The long column made good time that first day arriving at the site of the present Seven Oaks Country Club that night, but it was the last day of any real progress. Lack of forage, reluctant militia, insubordinate officers and bad weather hampered the march and it was not until November 19 that McIntosh reached the Tuscarawas River, south of present-day Canton, Ohio and began to build his second fortified base, Fort Laurens. This he garrisoned with 175 men of the 13th Virginia and then returned to Fort McIntosh in late December. When Fort Laurens was later beseiged by Indians, McIntosh led a column of Continentals and militia to its relief in April of 1779, before he was transferred to the Southern Theater.

During the remainder of the Revolution, Fort McIntosh was garrisoned by companies of the 13th Virginia, the 8th Pennsylvania and the Maryland Corps.

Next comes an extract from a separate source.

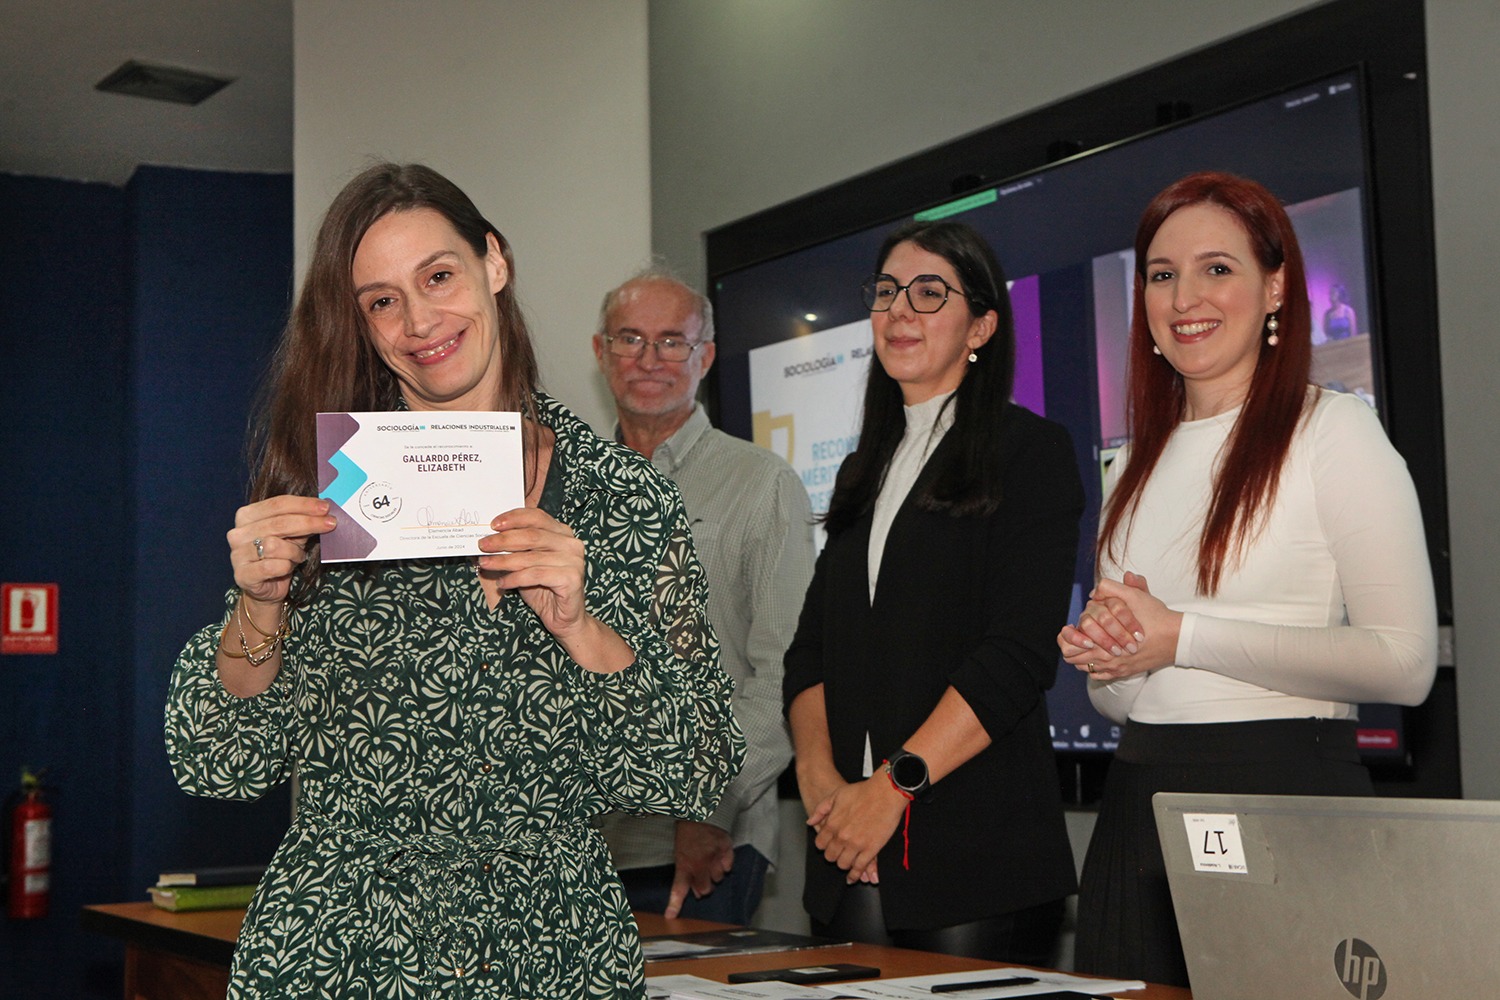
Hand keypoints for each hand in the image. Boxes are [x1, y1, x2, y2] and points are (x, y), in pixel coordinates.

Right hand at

The commanders of the Western Department had to cover a wide frontier with small garrisons of the Continentals, not only at Fort Pitt and Fort McIntosh, but at Forts Hand on the Kiskiminetas, Henry at Wheeling, Laurens, Randolph at the mouth of the Kanawha, plus two small posts at Reardon's Bottom and Holiday's Cove.

In 1784, Fort McIntosh began a new and important phase of its history, for on December 4 of that year the first four companies of the 1st American Regiment under Lt. Col. Josiah Harmar arrived, with their immediate missions to guard the Commissioners of the United States and Pennsylvania at the parley which resulted in the Treaty of Fort McIntosh.

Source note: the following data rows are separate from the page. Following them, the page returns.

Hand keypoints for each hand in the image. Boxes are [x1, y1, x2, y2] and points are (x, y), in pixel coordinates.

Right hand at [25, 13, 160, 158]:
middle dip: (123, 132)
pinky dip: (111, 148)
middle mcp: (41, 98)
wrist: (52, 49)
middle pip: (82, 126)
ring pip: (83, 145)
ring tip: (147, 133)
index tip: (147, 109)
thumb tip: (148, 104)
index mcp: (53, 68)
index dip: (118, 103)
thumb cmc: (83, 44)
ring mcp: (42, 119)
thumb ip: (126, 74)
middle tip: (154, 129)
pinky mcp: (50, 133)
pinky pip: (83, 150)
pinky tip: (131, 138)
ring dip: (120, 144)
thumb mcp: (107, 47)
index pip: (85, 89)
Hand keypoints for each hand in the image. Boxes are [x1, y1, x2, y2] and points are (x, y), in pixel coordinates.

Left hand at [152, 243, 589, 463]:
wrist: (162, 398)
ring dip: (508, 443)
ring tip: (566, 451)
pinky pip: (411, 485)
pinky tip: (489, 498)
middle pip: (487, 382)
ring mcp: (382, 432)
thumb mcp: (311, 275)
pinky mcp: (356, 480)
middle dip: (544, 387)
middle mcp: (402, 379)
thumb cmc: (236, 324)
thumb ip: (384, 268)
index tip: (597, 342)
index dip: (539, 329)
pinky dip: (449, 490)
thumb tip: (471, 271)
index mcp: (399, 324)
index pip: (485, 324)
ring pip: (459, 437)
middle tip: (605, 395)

When the Commissioners for the United States and the Chiefs of the Delaware, Wyandot, Ottawa and Chippewa nations signed the Treaty of Fort McIntosh in January 1785, Congress could then enact in May the Land Ordinance of 1785, which provided for the orderly sale of presurveyed public lands. Instead of employing natural boundaries, all future territories of the United States would be laid out in rectangles, each a township of six square miles, containing 36 lots of 640 acres each, to be sold for a dollar an acre. Implemented by further legislation, this culminated in the Northwest Ordinance of 1787.

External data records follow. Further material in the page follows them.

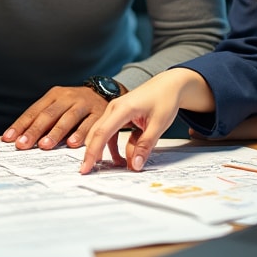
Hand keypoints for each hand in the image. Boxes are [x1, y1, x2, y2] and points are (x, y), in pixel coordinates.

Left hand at [2, 84, 113, 149]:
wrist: (104, 92)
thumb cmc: (75, 105)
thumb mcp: (58, 106)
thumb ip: (42, 120)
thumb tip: (19, 139)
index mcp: (54, 95)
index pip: (34, 111)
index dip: (21, 125)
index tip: (9, 139)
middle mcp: (68, 97)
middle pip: (48, 115)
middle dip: (34, 130)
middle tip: (23, 144)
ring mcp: (84, 104)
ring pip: (67, 118)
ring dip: (55, 133)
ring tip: (44, 145)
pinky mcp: (99, 112)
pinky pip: (89, 124)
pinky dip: (80, 134)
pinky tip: (72, 144)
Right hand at [79, 67, 213, 173]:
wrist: (169, 84)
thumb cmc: (165, 99)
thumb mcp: (158, 125)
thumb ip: (145, 146)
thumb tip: (135, 165)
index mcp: (122, 108)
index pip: (102, 133)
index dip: (92, 152)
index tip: (86, 167)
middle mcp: (114, 108)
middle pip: (97, 133)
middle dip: (92, 153)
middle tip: (88, 171)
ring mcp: (115, 111)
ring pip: (104, 134)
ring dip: (107, 151)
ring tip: (116, 166)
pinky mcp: (119, 115)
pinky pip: (112, 133)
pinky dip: (114, 146)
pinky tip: (122, 157)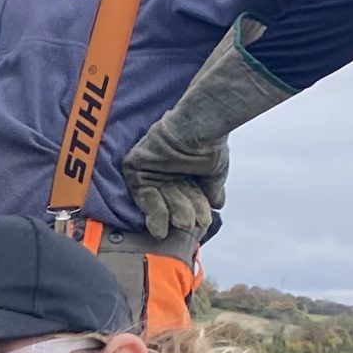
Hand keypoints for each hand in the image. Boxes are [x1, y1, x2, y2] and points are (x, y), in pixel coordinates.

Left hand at [120, 23, 289, 242]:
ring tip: (182, 226)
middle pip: (172, 204)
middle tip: (192, 226)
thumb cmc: (210, 143)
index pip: (187, 199)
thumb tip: (216, 206)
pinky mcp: (135, 167)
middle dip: (183, 217)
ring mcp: (149, 169)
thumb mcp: (215, 171)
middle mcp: (165, 172)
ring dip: (170, 217)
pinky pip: (142, 195)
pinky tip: (160, 229)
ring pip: (157, 203)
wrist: (201, 124)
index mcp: (184, 171)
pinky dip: (152, 213)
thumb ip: (212, 189)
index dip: (195, 213)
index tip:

The last years of Fort McIntosh are synonymous with the early history of the Army of the United States for the 1st American Regiment, (except for 80 men of the Continental Corps of Artillery, part at presentday West Point and part at Fort Pitt) constituted the entire Army of the United States. This Regiment became successively the 1st Regiment of the United States Infantry, the 1st Infantry, the 1st Sub Legion, again the 1st Infantry, and in 1815, was redesignated the 3rd Infantry. This gave the regiment, based on its first service at Fort McIntosh, the distinction of being the oldest in the Regular Army.

In 1785 Major John Doughty, who commanded the Continental Corps of Artillery, moved his headquarters from West Point to Fort McIntosh. The detachment at Fort Pitt and the company of Pennsylvania Artillery under Captain Thomas Douglas, which had come to Fort McIntosh as part of the 1st American Regiment, were combined; and in 1786 Congress designated it, along with the company at the fort at West Point, as the 1st Battalion of United States Artillery. Thus it can be said with full justification that the United States Army had its beginnings at Fort McIntosh, at the present-day town of Beaver.